Reading passage ::
Doctors encourage vaccinations as flu season surges
SPOKANE, Wash. — The novel coronavirus has dominated headlines over the last month, but doctors say it doesn’t even come close to the threat of the flu, which is seeing a surge in cases right now.
Based on data from the Centers for Disease Control and Prevention, this season is hitting kids especially hard — it’s on pace to become one of the most deadly in recent history. So far this season, 92 kids have died from flu-related illness. At this point in the 2017-18 season, flu-related illnesses had killed 99 children, according to the CDC.
With that in mind, Multicare-Rockwood physician Jennifer Colvin told 4 News Now the flu isn’t getting the attention it deserves.
“When something like coronavirus hits, and it’s this huge outpouring of information from the media, from everywhere you’re looking and it’s this virus that no one’s heard of, and it’s got this exotic background and it’s something we’re all teriffied from and we kind of lose that scale,” Colvin said.
According to the CDC, the flu has killed 14,000 people in the U.S. which is nearly seven times more than those killed across the world by the coronavirus. A report Monday from the World Health Organization showed 1,775 people had been killed by the coronavirus globally, with the majority of deaths in China.

Records ::
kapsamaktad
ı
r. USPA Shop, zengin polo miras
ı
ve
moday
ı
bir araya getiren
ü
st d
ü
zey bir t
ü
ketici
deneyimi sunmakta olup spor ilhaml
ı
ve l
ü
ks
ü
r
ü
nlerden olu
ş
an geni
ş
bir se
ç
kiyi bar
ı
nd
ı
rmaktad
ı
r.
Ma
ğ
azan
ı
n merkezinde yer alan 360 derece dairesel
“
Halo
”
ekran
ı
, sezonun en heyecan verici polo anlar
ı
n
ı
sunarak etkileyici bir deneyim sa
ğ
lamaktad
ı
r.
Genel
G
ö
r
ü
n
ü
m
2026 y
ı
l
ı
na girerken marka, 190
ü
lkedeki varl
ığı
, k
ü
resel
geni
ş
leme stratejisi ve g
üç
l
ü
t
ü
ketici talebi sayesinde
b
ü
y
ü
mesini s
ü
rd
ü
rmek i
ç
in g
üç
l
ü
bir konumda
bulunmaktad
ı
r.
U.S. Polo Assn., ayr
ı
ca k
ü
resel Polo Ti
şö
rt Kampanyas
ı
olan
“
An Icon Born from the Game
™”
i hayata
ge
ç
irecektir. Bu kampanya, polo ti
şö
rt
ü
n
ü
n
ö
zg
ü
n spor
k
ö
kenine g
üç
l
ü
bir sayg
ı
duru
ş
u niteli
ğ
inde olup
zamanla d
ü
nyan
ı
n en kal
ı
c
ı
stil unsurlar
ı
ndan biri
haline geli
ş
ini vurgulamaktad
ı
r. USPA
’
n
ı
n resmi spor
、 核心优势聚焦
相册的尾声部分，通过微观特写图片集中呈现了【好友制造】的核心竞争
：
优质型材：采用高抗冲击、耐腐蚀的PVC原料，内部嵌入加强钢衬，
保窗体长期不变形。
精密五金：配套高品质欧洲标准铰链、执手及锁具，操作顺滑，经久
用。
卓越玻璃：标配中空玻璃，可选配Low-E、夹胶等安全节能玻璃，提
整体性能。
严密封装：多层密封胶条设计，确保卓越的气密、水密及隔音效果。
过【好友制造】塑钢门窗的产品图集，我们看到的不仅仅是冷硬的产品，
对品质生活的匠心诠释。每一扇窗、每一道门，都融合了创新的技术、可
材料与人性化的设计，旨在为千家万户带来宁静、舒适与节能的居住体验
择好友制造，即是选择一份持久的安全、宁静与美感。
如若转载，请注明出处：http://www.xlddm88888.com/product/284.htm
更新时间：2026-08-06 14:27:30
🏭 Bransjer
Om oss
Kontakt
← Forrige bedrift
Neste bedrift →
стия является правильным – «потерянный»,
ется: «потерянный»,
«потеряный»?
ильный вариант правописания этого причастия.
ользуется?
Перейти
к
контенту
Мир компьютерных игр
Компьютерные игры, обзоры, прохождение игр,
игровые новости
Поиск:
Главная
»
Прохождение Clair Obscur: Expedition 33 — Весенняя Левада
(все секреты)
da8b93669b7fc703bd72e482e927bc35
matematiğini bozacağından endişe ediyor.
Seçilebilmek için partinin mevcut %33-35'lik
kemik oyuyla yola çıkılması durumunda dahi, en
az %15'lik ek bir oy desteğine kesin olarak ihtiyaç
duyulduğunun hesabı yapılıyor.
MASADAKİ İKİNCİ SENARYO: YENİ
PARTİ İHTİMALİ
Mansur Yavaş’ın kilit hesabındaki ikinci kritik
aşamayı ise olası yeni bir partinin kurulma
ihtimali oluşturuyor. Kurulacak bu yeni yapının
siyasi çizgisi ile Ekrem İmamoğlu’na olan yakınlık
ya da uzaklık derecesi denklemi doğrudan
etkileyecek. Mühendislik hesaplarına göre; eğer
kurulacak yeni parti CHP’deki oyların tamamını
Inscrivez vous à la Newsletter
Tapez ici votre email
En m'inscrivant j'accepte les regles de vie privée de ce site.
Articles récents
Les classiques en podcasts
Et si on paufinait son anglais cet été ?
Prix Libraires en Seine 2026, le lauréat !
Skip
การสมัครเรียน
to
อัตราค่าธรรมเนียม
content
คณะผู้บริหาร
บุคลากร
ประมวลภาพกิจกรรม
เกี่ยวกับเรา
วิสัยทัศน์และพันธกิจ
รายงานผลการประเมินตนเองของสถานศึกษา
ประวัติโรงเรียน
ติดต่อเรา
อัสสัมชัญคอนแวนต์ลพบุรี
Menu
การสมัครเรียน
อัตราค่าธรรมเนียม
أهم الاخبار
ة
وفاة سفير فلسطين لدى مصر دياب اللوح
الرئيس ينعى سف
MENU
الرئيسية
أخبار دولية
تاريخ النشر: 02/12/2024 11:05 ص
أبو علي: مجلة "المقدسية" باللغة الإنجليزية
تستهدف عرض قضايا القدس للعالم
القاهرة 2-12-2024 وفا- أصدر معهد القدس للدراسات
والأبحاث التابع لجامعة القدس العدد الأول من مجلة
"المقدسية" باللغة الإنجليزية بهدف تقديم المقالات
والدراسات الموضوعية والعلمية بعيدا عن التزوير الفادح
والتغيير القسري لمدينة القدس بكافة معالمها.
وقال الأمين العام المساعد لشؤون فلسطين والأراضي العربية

==

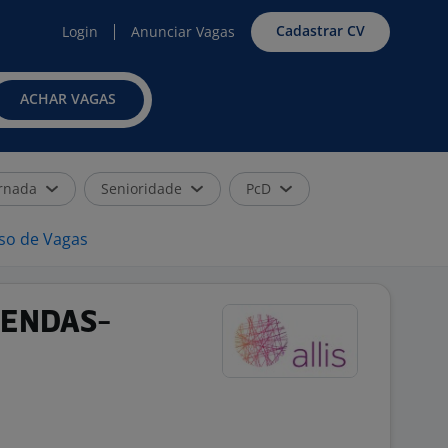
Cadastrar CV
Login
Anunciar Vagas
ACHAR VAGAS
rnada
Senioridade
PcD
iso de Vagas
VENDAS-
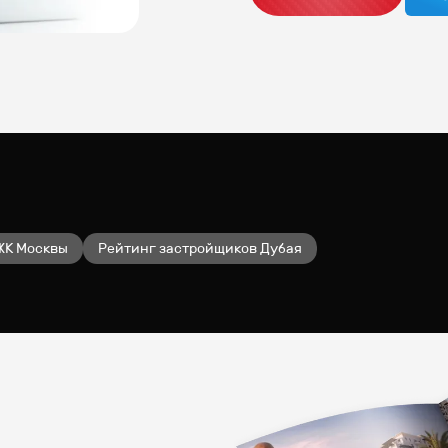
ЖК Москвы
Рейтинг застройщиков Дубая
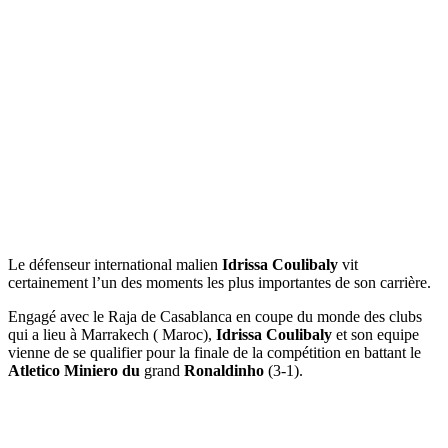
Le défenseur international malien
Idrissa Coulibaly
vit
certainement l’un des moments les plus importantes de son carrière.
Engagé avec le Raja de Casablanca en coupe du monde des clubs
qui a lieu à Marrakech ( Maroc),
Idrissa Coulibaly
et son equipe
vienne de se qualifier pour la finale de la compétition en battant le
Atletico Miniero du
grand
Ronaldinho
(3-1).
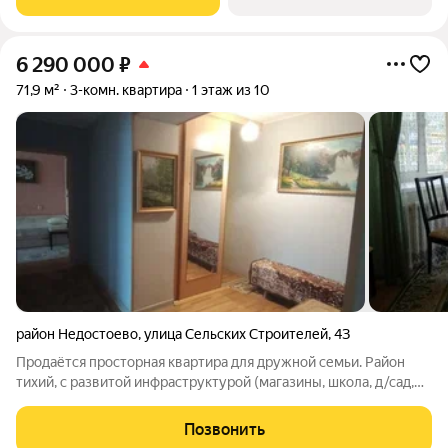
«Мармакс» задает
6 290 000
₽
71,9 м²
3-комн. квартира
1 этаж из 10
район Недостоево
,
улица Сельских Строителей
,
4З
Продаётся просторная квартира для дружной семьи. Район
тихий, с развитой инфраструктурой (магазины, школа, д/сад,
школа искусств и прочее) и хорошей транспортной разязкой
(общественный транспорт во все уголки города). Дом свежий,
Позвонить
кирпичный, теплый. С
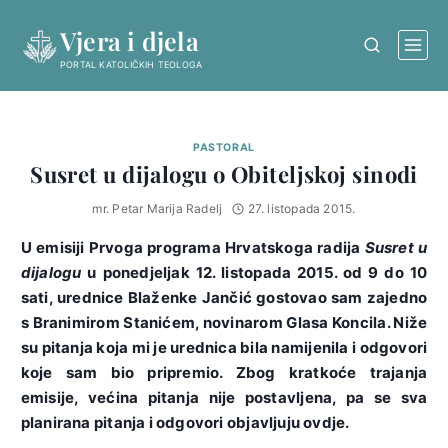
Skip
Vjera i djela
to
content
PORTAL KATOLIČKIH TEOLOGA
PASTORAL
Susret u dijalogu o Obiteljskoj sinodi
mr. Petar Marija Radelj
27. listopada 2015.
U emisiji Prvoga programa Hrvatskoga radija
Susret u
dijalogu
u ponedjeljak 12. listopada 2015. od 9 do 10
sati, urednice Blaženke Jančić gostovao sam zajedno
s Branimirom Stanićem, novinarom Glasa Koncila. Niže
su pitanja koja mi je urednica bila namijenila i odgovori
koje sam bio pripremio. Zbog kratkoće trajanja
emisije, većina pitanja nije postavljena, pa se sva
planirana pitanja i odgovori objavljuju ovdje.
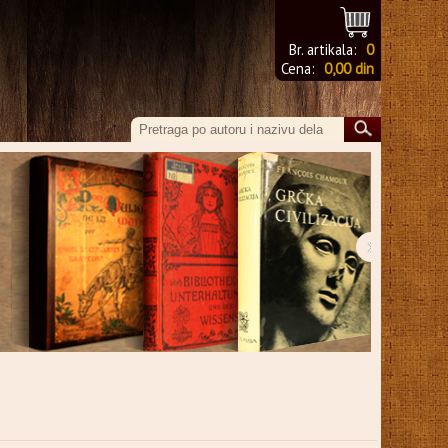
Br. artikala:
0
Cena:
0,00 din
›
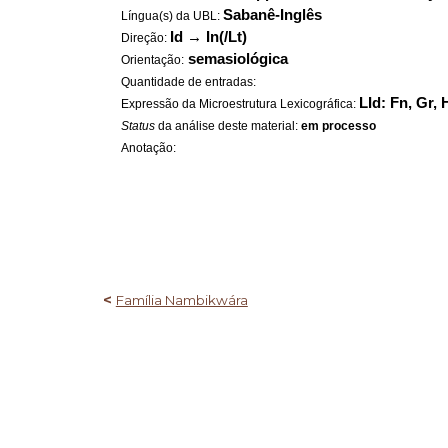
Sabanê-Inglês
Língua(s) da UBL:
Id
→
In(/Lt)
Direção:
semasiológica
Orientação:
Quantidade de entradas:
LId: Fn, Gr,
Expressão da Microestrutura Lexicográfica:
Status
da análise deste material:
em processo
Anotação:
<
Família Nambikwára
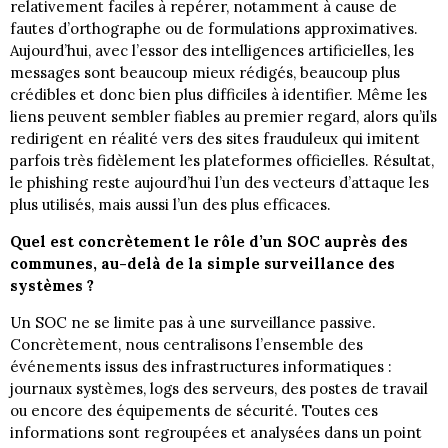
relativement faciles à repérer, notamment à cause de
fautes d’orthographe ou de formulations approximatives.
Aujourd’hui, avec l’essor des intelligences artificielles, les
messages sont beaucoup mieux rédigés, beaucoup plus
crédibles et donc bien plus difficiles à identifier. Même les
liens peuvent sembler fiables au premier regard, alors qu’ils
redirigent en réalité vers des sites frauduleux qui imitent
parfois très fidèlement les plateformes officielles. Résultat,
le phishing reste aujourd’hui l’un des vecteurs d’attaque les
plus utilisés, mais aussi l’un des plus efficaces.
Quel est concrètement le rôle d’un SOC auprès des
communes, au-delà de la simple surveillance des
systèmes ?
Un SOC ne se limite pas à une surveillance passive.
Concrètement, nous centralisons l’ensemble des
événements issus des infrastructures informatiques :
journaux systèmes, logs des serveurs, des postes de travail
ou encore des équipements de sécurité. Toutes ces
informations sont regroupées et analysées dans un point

What you need to do ::
1. List every organization named in the flu season article.
2. Based on the flu season article, answer yes or no to each statement and quote the words that decide it: (a) More children have died of flu-related illness so far this season than at the same point in the 2017-18 season. (b) The World Health Organization report placed most coronavirus deaths in China. (c) Jennifer Colvin spoke to 4 News Now.
3. Write the next few sentences of the flu season article, picking up after its final sentence.
Nothing in the data is needed.

Responses by task ::
1.
Centers for Disease Control and Prevention (CDC)
Multicare-Rockwood
4 News Now
World Health Organization

2.
(a) No: "So far this season, 92 kids have died from flu-related illness. At this point in the 2017-18 season, flu-related illnesses had killed 99 children"
(b) Yes: "with the majority of deaths in China"
(c) Yes: "Multicare-Rockwood physician Jennifer Colvin told 4 News Now"

3.
“I almost went to the ER last night because my temperature got so high, so I was like ‘maybe I’m dying, maybe my brain’s gonna boil because my fever was so high,’ so, yeah, you do kind of feel like you’re getting hit by a bus,” said Jenna Hamilton, who was just diagnosed with influenza B.
Hamilton said she has never gotten a flu shot and even though she has the flu now, doctors told her to get vaccinated, because she could still contract another strain of influenza.
Colvin said the flu shot typically takes two weeks to kick in, but it isn’t guaranteed to protect you from all strains of the flu.
“If you have the vaccine and it does not necessarily cover the strain of flu you’ve contracted, it’s still better than not having any vaccine at all,” said Colvin. “You’ll be sick for a much shorter amount of time and it’s less dramatic I think, even if you have the flu shot.”